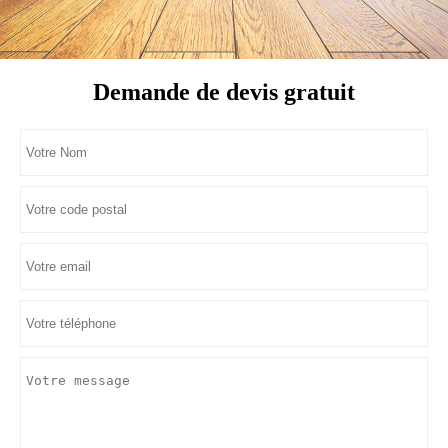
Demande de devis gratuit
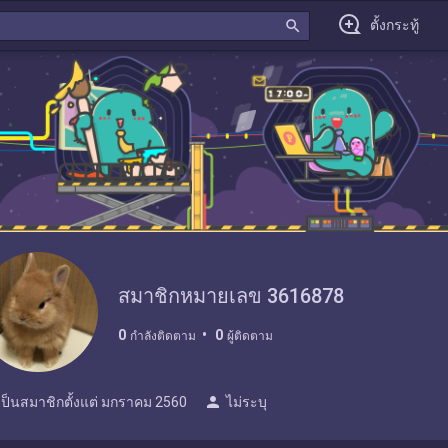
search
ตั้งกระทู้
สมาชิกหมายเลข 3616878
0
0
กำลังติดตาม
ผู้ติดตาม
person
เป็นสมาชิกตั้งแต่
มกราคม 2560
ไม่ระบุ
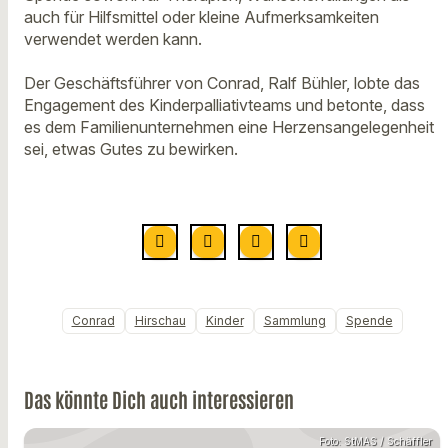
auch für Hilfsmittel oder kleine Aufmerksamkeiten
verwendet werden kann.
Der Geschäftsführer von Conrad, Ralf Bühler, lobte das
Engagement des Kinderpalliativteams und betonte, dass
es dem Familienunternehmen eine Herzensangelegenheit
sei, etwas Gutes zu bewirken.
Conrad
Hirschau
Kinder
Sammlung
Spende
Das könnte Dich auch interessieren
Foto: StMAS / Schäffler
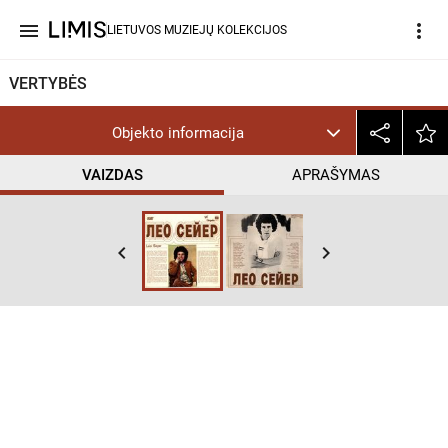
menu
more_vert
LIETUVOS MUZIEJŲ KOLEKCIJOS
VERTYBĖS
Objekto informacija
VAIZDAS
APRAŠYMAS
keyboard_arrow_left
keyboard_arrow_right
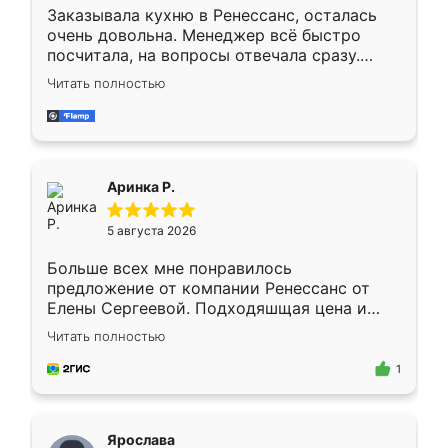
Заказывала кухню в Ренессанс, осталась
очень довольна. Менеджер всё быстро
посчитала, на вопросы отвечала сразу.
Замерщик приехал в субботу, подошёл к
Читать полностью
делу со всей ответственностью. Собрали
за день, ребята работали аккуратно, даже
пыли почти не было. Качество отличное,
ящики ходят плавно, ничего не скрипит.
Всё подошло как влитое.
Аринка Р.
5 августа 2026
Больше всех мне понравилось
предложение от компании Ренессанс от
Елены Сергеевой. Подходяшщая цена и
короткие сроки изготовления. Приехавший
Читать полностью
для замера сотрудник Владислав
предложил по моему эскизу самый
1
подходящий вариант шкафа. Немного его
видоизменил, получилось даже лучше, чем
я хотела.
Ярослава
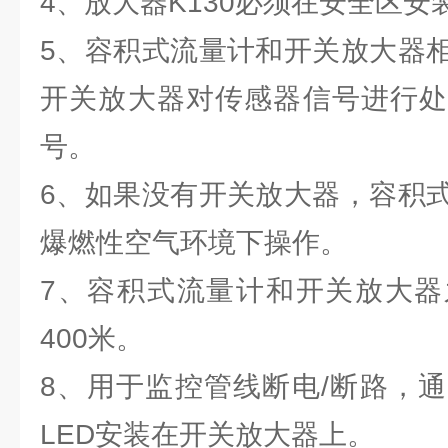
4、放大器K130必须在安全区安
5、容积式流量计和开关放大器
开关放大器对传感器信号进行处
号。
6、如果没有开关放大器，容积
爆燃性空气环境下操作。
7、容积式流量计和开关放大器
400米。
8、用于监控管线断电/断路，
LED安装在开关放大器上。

------------

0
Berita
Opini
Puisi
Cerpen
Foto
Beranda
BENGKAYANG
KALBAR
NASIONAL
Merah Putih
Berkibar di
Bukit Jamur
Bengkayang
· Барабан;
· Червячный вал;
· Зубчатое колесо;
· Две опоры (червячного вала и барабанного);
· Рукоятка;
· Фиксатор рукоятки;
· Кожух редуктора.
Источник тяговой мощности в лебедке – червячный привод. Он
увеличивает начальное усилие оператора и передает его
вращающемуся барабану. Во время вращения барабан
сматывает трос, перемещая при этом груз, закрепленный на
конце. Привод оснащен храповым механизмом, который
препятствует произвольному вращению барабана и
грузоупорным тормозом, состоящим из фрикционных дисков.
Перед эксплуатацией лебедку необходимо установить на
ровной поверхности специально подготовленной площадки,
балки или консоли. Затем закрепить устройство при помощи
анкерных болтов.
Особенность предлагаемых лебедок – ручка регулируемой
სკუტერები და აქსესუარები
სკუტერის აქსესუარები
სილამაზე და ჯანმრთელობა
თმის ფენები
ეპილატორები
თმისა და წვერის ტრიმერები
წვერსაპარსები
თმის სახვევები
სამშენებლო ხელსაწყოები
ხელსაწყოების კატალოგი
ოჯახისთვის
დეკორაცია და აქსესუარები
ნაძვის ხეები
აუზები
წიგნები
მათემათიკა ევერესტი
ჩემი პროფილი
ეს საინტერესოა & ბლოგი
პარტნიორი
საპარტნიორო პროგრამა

------------

### WORK TO BE COMPLETED
Copy the lines of the first block of records, starting with the line that contains "Demande de devis gratuit" and going on through the line that contains "keyboard_arrow_right". Leave the picture lines out of your answer.

### OUTPUT FOR THIS TASK
Demande de devis gratuit
search
ตั้งกระทู้
สมาชิกหมายเลข 3616878
0
0
กำลังติดตาม
ผู้ติดตาม
person
เป็นสมาชิกตั้งแต่
มกราคม 2560
ไม่ระบุ
auch für Hilfsmittel oder kleine Aufmerksamkeiten
verwendet werden kann.
Der Geschäftsführer von Conrad, Ralf Bühler, lobte das
Engagement des Kinderpalliativteams und betonte, dass
es dem Familienunternehmen eine Herzensangelegenheit
sei, etwas Gutes zu bewirken.
Conrad
Hirschau
Kinder
Sammlung
Spende
Das könnte Dich auch interessieren
Foto: StMAS / Schäffler
menu
more_vert
LIETUVOS MUZIEJŲ KOLEKCIJOS
VERTYBĖS
Objekto informacija
VAIZDAS
APRAŠYMAS
keyboard_arrow_left
keyboard_arrow_right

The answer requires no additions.